Making EV Trips Easy for First-Time EV Drivers
I led UX for Zipcar’s first in-app EV charging flow in the UK, from finding a compatible charger to starting and stopping a session with contactless payment.
Overview
Project Snapshot
Role: UX Design Lead, Interaction Design, UX Writing, Research Planning, Facilitation
Timeline: Greenfield design MVP: 2024
Outcome: Validated and handed off; later deprioritized before launch.
Partners: Product, Engineering, UX Research, Fleet Operations, ZapMap (third-party partner), UK Market Team
About 40% of [survey] respondents have never been inside an EV and they are 5x more likely to feel uncomfortable renting one with us.
Early Signals
Charging wasn’t a niche usability issue. It was a booking barrier.
58%
of members cited charging concerns as their top reason for choosing a gas car over an EV
76%
of UK NPS detractors in "car readiness" were charging-related
40%
of survey respondents had never been inside an EV
Charging Friction
The opportunity was not just better support. It was unlocking EV consideration and reducing operational overhead at the same time. In the UK, charging issues dominated “car readiness” detractors, and the friction was suppressing EV bookings.
There was an ops upside too: moving charging support in-app reduced charge-card and reimbursement overhead, with an estimated $11K/year savings opportunity in the UK.
I scoped the MVP to one core outcome: help members confidently start a session, then get back to their trip without babysitting the screen.
Approach
Staying Connected to the Trip
EV Charging lives inside the Drive screen so it fits the trip mental model.
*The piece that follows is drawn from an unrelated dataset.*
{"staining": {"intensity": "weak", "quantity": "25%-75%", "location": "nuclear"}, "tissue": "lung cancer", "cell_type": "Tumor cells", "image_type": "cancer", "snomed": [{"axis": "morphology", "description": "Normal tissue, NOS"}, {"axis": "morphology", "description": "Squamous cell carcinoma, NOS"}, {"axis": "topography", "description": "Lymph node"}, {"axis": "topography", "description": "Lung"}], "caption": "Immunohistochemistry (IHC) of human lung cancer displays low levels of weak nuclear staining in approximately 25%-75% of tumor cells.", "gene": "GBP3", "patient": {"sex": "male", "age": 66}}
The state change to “Charging now” gives persistent confirmation without pulling members into a separate mode.
Testing showed a trust gap: people weren’t sure charging would continue if they left the screen. The tooltip solves that at the moment they’re most likely to back out, not in onboarding.
Finding Charging
I focused my approach on making charging feel like part of the trip: reduce decisions, reduce app switching. I also wanted to prevent the two most expensive failures: starting the wrong charger and stopping the session by accident.
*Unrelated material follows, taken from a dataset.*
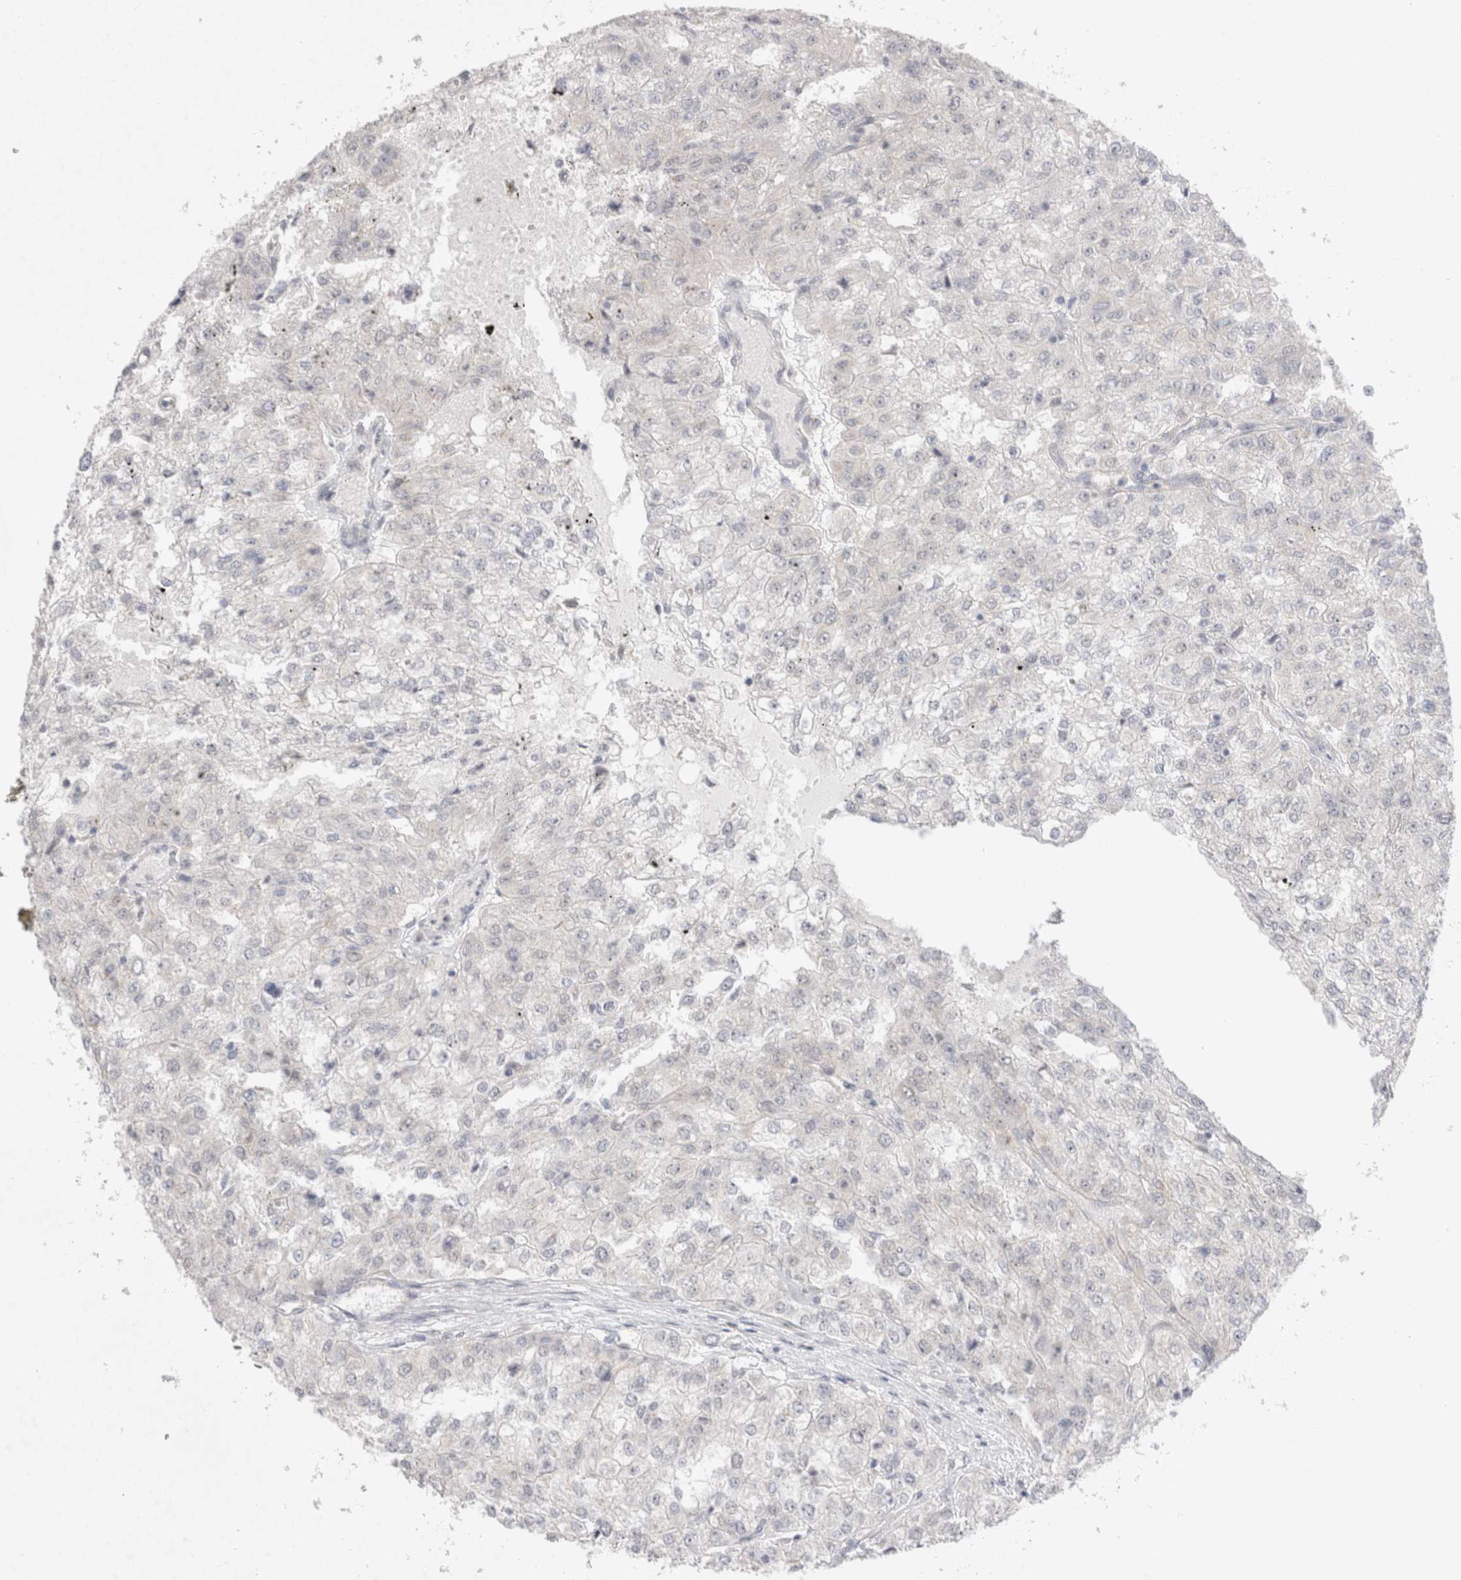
{"staining": {"intensity": "negative", "quantity": "none", "location": "none"}, "tissue": "renal cancer", "cell_type": "Tumor cells", "image_type": "cancer", "snomed": [{"axis": "morphology", "description": "Adenocarcinoma, NOS"}, {"axis": "topography", "description": "Kidney"}], "caption": "Immunohistochemistry micrograph of human adenocarcinoma (renal) stained for a protein (brown), which shows no positivity in tumor cells.", "gene": "BICD2", "patient": {"sex": "female", "age": 54}}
At neighborhood zoom, members see charger pins with count. The list below surfaces what matters in the moment: network, address, hours, and real-time availability.
Compatibility Without Cognitive Overload
Most members don’t know plug standards, and they shouldn’t have to. Compatibility is resolved in the background using vehicle data, so only workable chargers show up.
Only compatible chargers surface by default
Results are ranked by compatibility and real-time availability
Status is scannable at a glance through icon + hierarchy
A just-in-time tooltip clarifies “charging is on us” before members commit
Starting and Stopping a Session
This flow is designed for first-timers and built to prevent costly mistakes. A charger code confirmation reduces “wrong unit” errors at multi-charger stations. The live sheet shows time, power, and charge level so members always know it’s working. Stopping is protected with clear education about the locked plug and a confirmation step to prevent accidental termination.
Research and Iteration
Prototype validation: Maze usability study (n=68, US + UK), Sept 2023. We tested the full path from finding a charger to ending a session, with a focus on discoverability, trust, and navigation safety.
Key learnings:
Navigation risk: 86% misclicked trying to get back to Drive. I renamed the toggle, added a “Go back to Drive” helper, and added a safe exit path inside the stop flow.
Cost trust gap: only ~50% expected Zipcar to cover charging. I added “Charging is on us” at initiation + Drive discovery.
Mental model mismatch: 60% expected unplugging to end the session. I supported both paths and added just-in-time education about the locked plug.
Discoverability: 76% found entry point on first click. I kept Drive entry, added first-time intro tooltip.
Charger confirmation: ~75% understood the code confirmation. I reinforced at selection and flagged for real-world verification post-launch.
Challenges
Designing From a Distance
Because I couldn’t test the live UK network directly, I created a lightweight field-research partnership with a UK teammate to close the realism gap. They documented the real-world flow end to end, and those notes became inputs alongside usability data and partner constraints.
Where This Led
Informing Future Work
Although this work didn’t ship, it helped define a clearer path forward. We validated the concept with 68 members, surfaced the biggest usability risks before build, and delivered a build-ready interaction model that de-risked both partner integration and future EV capabilities.
The value carried into broader product thinking too. Lessons around payment clarity, trust, and map scanning informed other in-app experiences, and the ZapMap work created a reusable pattern for integrating third-party data into Zipcar while keeping the experience in-app.